**GIVEN EXERCISE**
In the sumo robot write-up, what powers the motor driver board and the sensors?

Arduino Sumo Robot Prototype

This is the fully functional test chassis for my Arduino based sumo robot. It will be competing in March, 2011. For the prototype I am using a piece of plywood to mount the motors, and a Kleenex box to house the electronics and to use as a mount for the IR distance sensors and the line sensors. This is mostly meant as a chassis to test code, and it does not reflect the weight or size of the final sumo robot.

One of the main reasons I wanted to build this robot was to have a platform with which to test different code. With a sumo robot style base, you can program obstacle avoiders, line followers, or combine the two to make a sumo robot for competition purposes. I I had to go from scratch with the code because there are not very many Arduino sumo robots documented on the Internet. I only found one on LMR!  

 

Hardware:

Motors: Solarbotics GM9 motors with Solarbotics mounts and GMPW wheels. 

Line Sensors: OPB704 reflectance sensors with custom power and interface board. 

Distance Sensors: Sharp GP2D12 4-80cm rangefinders. 

Brain: Arduino Duemilanove with code I wrote from scratch. 

Motor Drivers: One Solarbotics L298 Compact Motor Driver.

The robot is currently powered by two 9 Volt batteries. One powers the Arduino, and the other powers the motor driver board and the sensors.

**EXCERPTED DATA**

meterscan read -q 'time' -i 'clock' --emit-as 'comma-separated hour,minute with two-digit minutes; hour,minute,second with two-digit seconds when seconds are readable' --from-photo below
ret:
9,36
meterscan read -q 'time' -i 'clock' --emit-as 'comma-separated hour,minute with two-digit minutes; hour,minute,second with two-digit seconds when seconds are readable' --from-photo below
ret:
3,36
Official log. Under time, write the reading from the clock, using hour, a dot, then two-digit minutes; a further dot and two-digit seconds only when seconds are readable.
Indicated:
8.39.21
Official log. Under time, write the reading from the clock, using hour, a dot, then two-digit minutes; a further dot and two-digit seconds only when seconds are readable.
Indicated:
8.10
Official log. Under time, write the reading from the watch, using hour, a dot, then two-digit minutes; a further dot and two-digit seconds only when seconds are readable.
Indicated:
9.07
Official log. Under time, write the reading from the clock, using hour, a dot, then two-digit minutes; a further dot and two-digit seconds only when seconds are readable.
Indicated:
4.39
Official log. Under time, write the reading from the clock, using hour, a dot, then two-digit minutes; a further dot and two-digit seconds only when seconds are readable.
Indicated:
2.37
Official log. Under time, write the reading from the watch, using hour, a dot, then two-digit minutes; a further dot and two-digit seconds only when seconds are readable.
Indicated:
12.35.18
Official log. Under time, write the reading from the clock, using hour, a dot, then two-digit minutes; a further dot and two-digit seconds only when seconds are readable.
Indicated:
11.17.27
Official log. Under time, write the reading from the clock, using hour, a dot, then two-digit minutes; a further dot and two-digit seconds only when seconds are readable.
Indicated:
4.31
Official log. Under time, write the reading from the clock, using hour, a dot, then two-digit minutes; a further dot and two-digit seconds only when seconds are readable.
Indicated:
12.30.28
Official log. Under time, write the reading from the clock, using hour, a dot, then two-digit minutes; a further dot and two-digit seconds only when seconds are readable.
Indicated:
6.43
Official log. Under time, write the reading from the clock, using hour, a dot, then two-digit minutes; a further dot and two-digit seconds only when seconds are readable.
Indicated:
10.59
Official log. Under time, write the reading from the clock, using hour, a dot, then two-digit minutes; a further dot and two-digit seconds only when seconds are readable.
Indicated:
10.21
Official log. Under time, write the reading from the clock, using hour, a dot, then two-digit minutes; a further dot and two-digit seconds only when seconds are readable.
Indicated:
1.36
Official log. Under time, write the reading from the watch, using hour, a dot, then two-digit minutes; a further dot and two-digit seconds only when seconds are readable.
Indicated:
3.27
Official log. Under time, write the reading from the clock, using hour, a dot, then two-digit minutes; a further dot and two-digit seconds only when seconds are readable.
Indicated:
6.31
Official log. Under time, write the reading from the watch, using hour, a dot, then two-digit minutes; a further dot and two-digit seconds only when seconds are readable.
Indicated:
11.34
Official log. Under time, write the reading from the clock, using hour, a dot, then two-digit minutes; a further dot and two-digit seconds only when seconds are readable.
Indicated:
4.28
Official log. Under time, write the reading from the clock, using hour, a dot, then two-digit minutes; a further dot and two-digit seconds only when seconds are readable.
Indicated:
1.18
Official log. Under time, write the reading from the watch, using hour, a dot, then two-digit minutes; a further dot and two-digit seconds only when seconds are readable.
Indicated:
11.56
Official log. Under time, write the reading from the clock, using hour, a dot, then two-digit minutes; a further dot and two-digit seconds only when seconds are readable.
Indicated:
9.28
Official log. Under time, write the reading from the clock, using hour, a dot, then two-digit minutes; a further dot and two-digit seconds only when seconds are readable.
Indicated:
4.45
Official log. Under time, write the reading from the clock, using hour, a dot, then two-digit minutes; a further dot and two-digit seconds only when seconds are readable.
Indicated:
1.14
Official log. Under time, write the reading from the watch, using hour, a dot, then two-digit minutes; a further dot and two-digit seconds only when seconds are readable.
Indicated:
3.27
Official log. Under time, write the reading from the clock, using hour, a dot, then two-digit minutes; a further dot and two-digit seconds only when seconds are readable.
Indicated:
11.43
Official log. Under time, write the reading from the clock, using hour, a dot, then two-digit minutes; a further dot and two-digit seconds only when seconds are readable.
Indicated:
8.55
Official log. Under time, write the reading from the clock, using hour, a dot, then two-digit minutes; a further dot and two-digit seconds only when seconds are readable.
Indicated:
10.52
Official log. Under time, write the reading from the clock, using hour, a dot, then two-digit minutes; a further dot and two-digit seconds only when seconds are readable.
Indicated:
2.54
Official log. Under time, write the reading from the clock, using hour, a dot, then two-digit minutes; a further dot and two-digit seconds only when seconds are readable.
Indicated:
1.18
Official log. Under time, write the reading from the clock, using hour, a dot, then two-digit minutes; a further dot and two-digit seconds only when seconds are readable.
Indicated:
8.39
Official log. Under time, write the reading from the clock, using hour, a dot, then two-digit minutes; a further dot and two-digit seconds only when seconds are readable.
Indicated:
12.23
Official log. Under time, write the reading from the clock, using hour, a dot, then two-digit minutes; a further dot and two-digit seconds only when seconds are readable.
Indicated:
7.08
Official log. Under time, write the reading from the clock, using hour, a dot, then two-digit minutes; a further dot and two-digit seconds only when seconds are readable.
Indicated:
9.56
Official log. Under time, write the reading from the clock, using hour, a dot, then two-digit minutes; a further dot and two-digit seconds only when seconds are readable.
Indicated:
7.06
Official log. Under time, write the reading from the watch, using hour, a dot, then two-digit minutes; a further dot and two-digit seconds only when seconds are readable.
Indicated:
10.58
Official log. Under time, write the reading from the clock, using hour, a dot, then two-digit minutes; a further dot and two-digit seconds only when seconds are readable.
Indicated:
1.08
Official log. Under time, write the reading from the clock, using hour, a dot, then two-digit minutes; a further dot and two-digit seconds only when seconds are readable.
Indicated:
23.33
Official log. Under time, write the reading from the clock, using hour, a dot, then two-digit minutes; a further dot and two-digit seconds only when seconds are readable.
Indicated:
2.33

**EXERCISE RESULT**
One of the two 9 Volt batteries.